What is asked: Render every line of the rows below as a JSON list of strings, one string per line, omitting blank lines and leaving out the pictures.

Record excerpts:

----------------------------------------

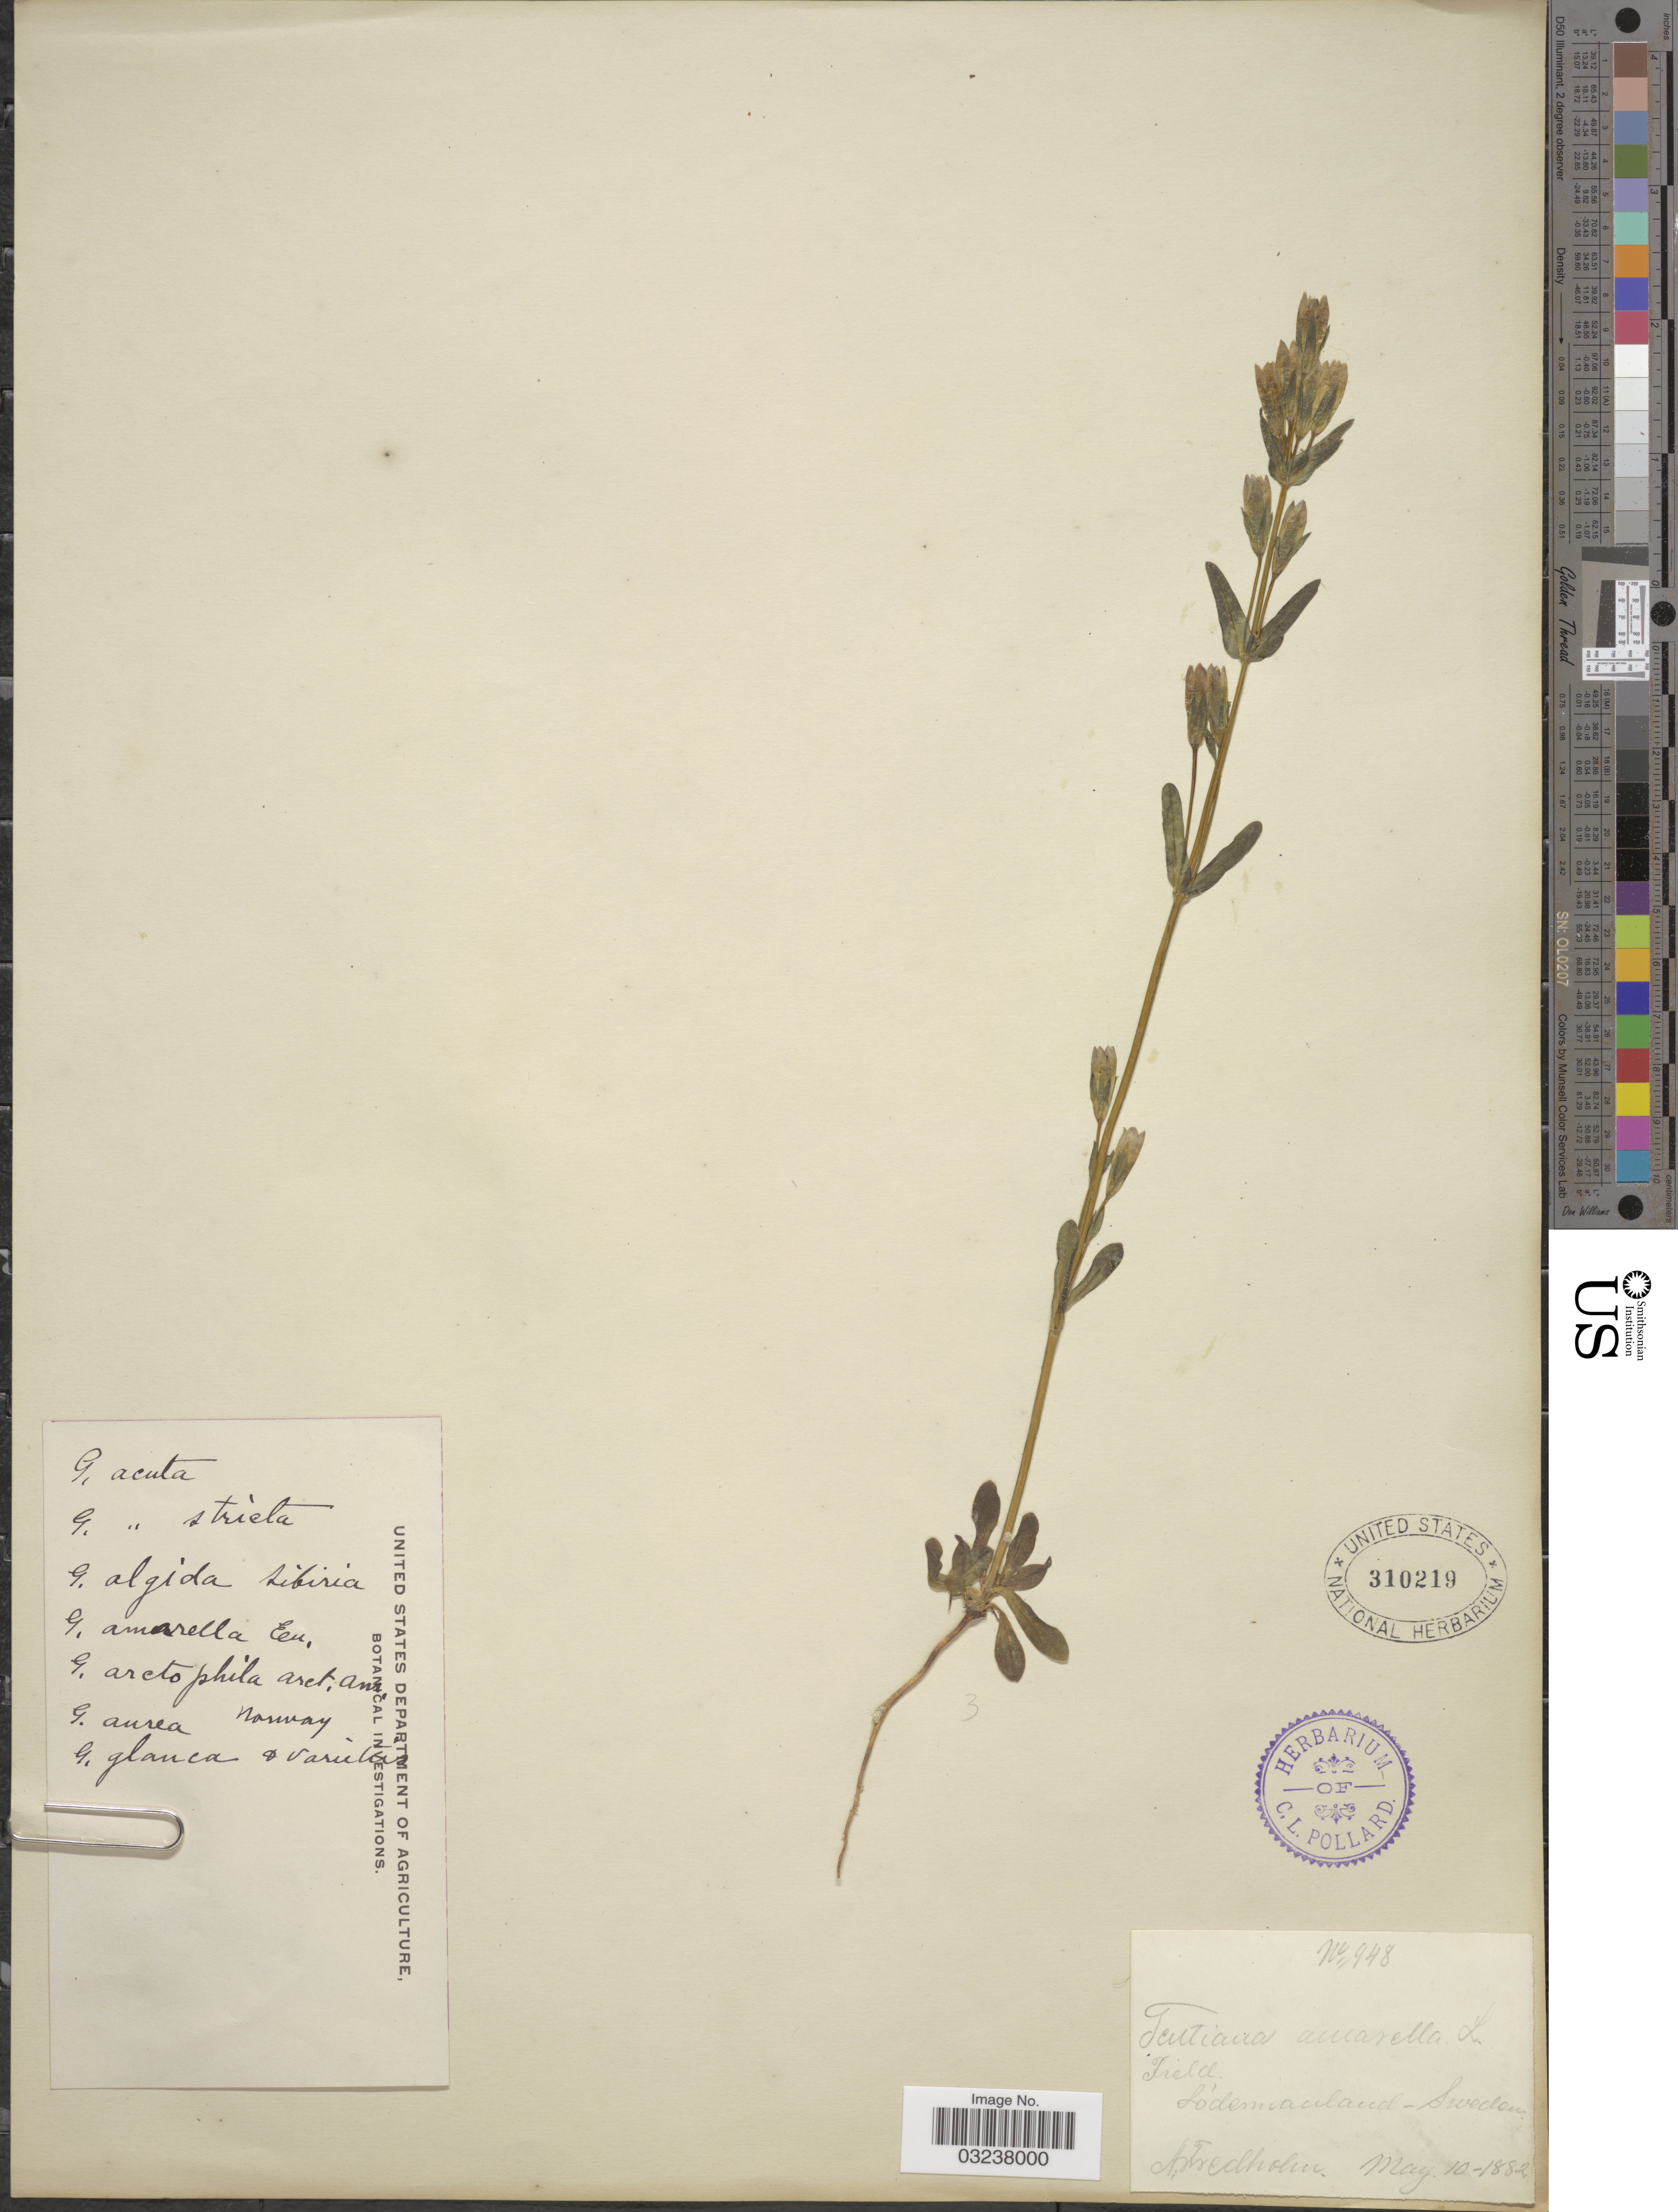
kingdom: Plantae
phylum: Tracheophyta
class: Magnoliopsida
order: Gentianales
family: Gentianaceae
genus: Gentianella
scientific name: Gentianella amarella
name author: (L.) Börner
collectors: A. Fredholm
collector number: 948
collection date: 1882-05-10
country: Sweden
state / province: Sodermanland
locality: Sodermanland.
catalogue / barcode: US 310219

----------------------------------------

Complete response:
[
  "kingdom: Plantae",
  "phylum: Tracheophyta",
  "class: Magnoliopsida",
  "order: Gentianales",
  "family: Gentianaceae",
  "genus: Gentianella",
  "scientific name: Gentianella amarella",
  "name author: (L.) Börner",
  "collectors: A. Fredholm",
  "collector number: 948",
  "collection date: 1882-05-10",
  "country: Sweden",
  "state / province: Sodermanland",
  "locality: Sodermanland.",
  "catalogue / barcode: US 310219"
]